Los ucranianos se han visto solos también en Euskadi y en el resto de España. Se concentraron para protestar solos el jueves a la tarde y volvieron a expresar su angustia ayer nuevamente solos. La condena unánime de partidos e instituciones a la invasión dictada por Vladímir Putin no se ha traducido en movilizaciones convocadas por siglas políticas u organizaciones de la sociedad civil. El deseo de que el ‘conflicto’ termine cuanto antes sacrifica las condiciones de su final. Mejor que el gobierno legítimo sea sustituido por uno títere al dictado de Moscú que prolongar la tensión. Mejor que se reduzcan los costes energéticos derivados de la crisis ucrania que preservar los fundamentos del estado de derecho en aquel país. Las puertas abiertas a los refugiados compensarían las pérdidas morales.
El ‘No a la guerra’ contra la intervención de los aliados en Irak confrontó hace diecinueve años a la oposición parlamentaria, a los sindicatos y a infinidad de organizaciones sociales con el gobierno de José María Aznar. Que el derrocamiento del régimen de Sadam Hussein no contase con el plácet del Consejo de Seguridad de la ONU y que no se aportara evidencia alguna sobre armas de destrucción masiva en posesión del régimen de Bagdad invitaba a la protesta. Pero iba cargada de años de antiamericanismo y de la irritación que generaba la implicación a ciegas de Aznar en una aventura que a España le venía grande y a los españoles muy alejada.
Diecinueve años vista, las mentiras de George Bush hijo describiendo al régimen de Sadam como el nido de acogida del terrorismo islamista se quedan cortas respecto a las falsedades históricas y el autoritarismo sin límites con que Vladímir Putin cuestionó un día la existencia misma de Ucrania para calificar al siguiente de nazi al judío Volodímir Zelenski, y ayer Serguéi Lavrov negaba desde el despotismo el carácter democrático de la actual república ucraniana. De manera que todos los muertos lo serán en tanto que nazis, y el aplastamiento de la «junta genocida» de Kiev devolverá la libertad a los ciudadanos de un país ilegítimo bajo la custodia de Moscú. Lo importante es que sea pronto y la invasión no nos interpele durante muchos días.
La Rusia de Putin se ha venido quejando de desconsideración tras la perestroika. Aunque la carrera política de Putin se disparó precisamente tras la caída del Muro. La queja no tiene razón de ser porque Rusia, la Rusia de la Revolución de Octubre, sigue contando con un áurea que envuelve los sentimientos de muchos europeos proclives a conceder al Kremlin el beneficio de la duda. La obra de Alexander Solzhenitsyn sobre el Gulag fue denostada en los 70 y hasta en los 80 del pasado siglo por las nuevas y viejas izquierdas europeas porque había un Mal superior al soviético, el imperialismo yanqui. Los servicios de inteligencia de ese imperialismo han acertado en sus previsiones y en hacerlas públicas. Pero seguimos aferrados a la creencia de que el Kremlin no puede albergar más que buenas intenciones para la humanidad. Mejor quedarnos en el ‘No a la guerra’ que movilizarnos contra Putin, no sea que empeore su humor.
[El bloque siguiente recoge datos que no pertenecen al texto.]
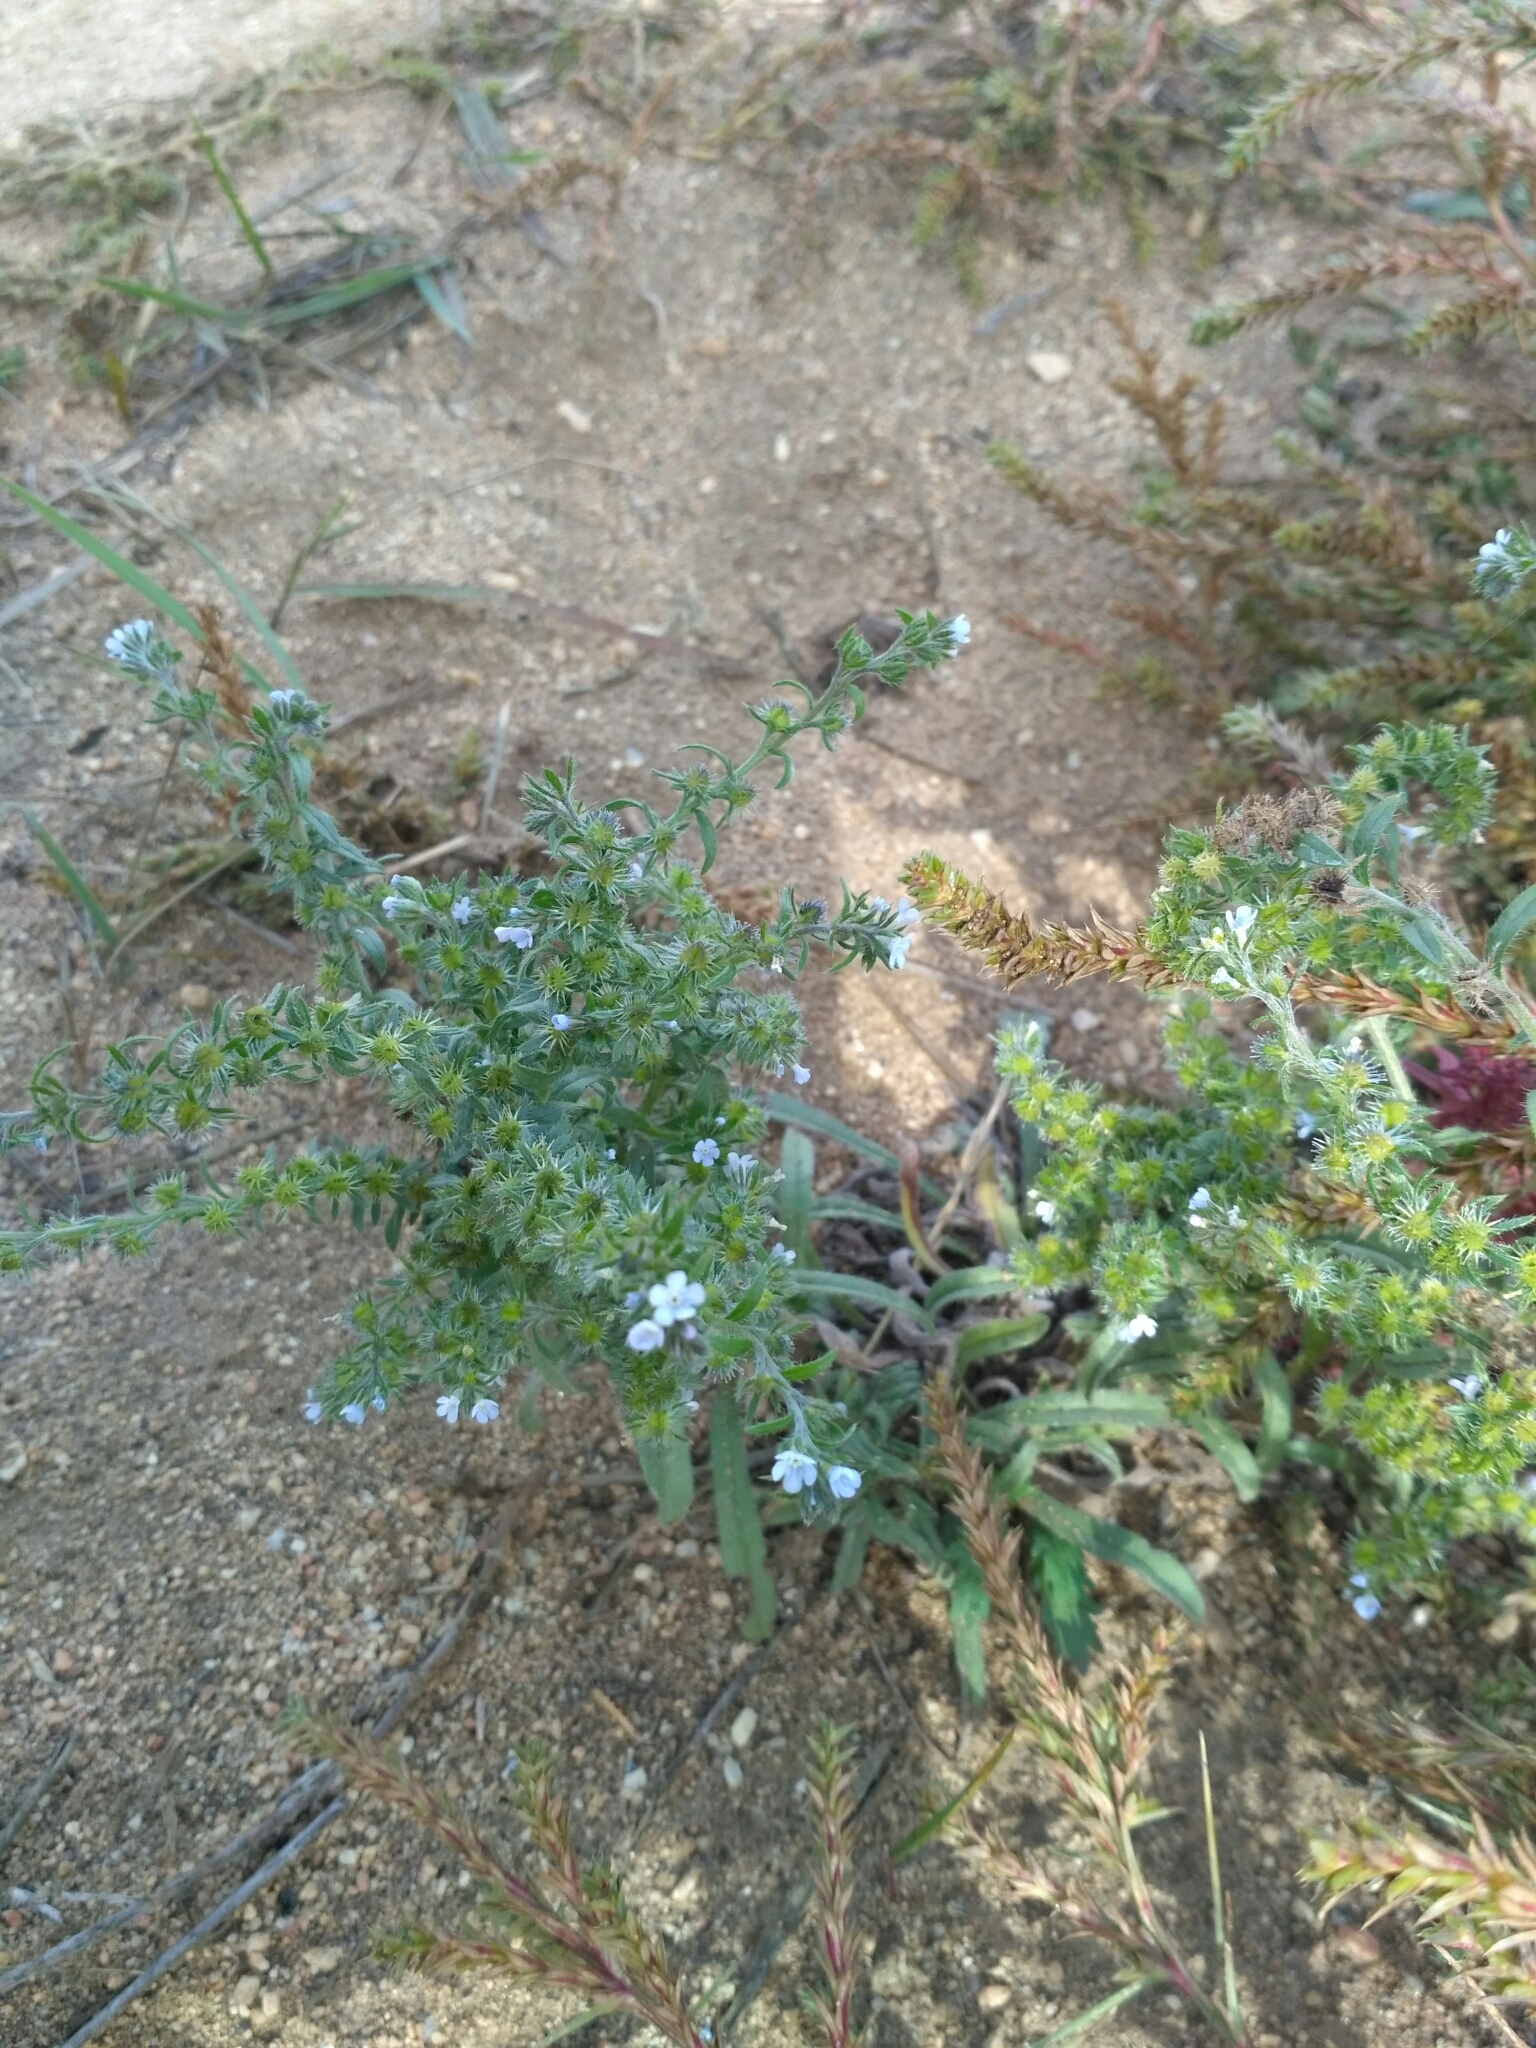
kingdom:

Demostrado que la utilización de la fuerza contra el Derecho es posible y ofrece ventajas a quien así procede, demostrado que hasta un dictador puede establecer qué es y qué no es democracia hasta invadir todo un país, que las sociedades libres no protesten en la calle no es solo indicativo de las dobleces que guían la conducta humana. Da carta de naturaleza a cuantas pulsiones primarias o iniciativas deliberadas pretendan subvertir la convivencia democrática.